Alex Singleton: The Intellectual Revolution in International Development
Alex Singleton is Director-General of The Globalisation Institute.
For too long the Left has held a monopoly over people's hearts and minds when its comes to international development. It is true that the Make Poverty History campaign is a worthy campaign. It has done a great deal of good by putting Africa at the top of the agenda this year. But the fact it is wedded to outdated trade ideas about protecting infant industries and top-down approaches to aid shows how free marketeers have failed to influence the public debate.
One reason for the Left's monopoly on international development is that we have allowed ourselves to be portrayed as entirely negative, as against everything. Free-marketeers have, on the whole, failed to express in practical terms how free-market ideas can actually help people. There have been too many green ink letters to the editor (correctly) pointing out the problems of poor governance and corruption in Africa, but written without also putting forward a positive and practical way forward. If your younger brother does something foolish and gets into serious trouble, do you just harangue him for his foolishness, or do you help him get back on his feet?
A lesson from 1980s Britain is that free markets are good but it is better to be in favour of practical ways that free markets can help people. Helping people living in council homes to own their own home actually meant something to people – it helped people climb the economic ladder. And similarly, an enterprise-based scheme like microcredit has an important part to play in helping create an thriving economy in Africa and in encouraging the governmental reforms and recognition of property rights that are so desperately needed. Although four billion people live on less than $1,400, only a fraction have access to basic financial services. Microcredit enables an African, for example, to buy a mobile phone and then set up a business renting it to his village.

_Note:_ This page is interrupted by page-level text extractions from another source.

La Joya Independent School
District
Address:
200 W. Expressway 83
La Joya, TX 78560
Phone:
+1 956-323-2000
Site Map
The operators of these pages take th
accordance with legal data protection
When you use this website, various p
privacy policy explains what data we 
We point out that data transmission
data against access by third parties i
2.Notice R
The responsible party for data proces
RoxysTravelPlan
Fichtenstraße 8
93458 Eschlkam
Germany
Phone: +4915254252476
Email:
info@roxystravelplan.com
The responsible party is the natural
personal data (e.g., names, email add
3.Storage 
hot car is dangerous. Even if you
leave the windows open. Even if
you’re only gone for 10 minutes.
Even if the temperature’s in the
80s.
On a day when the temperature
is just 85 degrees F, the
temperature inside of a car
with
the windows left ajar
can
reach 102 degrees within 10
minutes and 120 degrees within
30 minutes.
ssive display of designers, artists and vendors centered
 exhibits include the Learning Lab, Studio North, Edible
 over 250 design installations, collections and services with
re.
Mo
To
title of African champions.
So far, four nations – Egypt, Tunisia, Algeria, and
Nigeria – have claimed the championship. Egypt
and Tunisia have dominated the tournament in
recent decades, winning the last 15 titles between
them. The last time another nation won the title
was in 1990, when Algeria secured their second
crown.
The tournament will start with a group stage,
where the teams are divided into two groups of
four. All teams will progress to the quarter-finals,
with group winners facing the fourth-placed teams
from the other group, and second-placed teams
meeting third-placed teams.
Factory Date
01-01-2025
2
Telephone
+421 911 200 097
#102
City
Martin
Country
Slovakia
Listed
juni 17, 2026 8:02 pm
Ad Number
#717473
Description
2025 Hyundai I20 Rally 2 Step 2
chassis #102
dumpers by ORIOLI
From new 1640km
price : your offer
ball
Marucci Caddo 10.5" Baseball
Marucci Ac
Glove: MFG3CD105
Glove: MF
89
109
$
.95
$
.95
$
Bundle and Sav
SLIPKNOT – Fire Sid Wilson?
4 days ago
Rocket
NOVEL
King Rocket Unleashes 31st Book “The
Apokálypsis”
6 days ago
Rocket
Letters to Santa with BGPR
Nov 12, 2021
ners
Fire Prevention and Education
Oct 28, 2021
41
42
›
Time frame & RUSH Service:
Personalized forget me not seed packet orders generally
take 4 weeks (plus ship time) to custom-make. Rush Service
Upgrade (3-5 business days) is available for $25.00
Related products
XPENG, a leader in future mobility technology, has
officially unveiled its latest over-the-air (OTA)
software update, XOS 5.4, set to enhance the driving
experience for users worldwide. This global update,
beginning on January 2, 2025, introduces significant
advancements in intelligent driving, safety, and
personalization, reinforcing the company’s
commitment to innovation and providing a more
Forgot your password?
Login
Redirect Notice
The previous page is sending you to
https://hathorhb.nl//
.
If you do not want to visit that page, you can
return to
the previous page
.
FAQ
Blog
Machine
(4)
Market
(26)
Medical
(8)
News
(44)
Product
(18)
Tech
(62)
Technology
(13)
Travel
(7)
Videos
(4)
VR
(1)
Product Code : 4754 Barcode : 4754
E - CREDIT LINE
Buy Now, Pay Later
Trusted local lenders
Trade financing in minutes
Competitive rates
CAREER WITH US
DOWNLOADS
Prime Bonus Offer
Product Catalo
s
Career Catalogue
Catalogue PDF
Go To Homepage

The phone can then be used to call other towns and villages to find out prices and demand for crops that have been grown, enabling growers to get the best prices. Another enterprise-based scheme, Technoserve, helps identify and encourage entrepreneurs in developing countries. Technoserve helps them find gaps in the market, develop business plans, raise investment, run a small-scale pilot and then expand their businesses. These enterprise-based approaches to development are vastly more effective than the top-down help of which the government, unfortunately, is still far too fond.
The work of the Centre for Social Justice has shown just how effectively a think tank can transform the debate on an issue. Three years ago, social justice was a left-wing term, about redistributing income and socialism. Now it means things like welfare reform and community entrepreneurs. That is quite an achievement. And that sort of achievement is what is needed now in the area of international development. The Department for International Development needs an intellectual revolution. We need to turn development policies upside down: we need to change to helping Africa from the bottom up.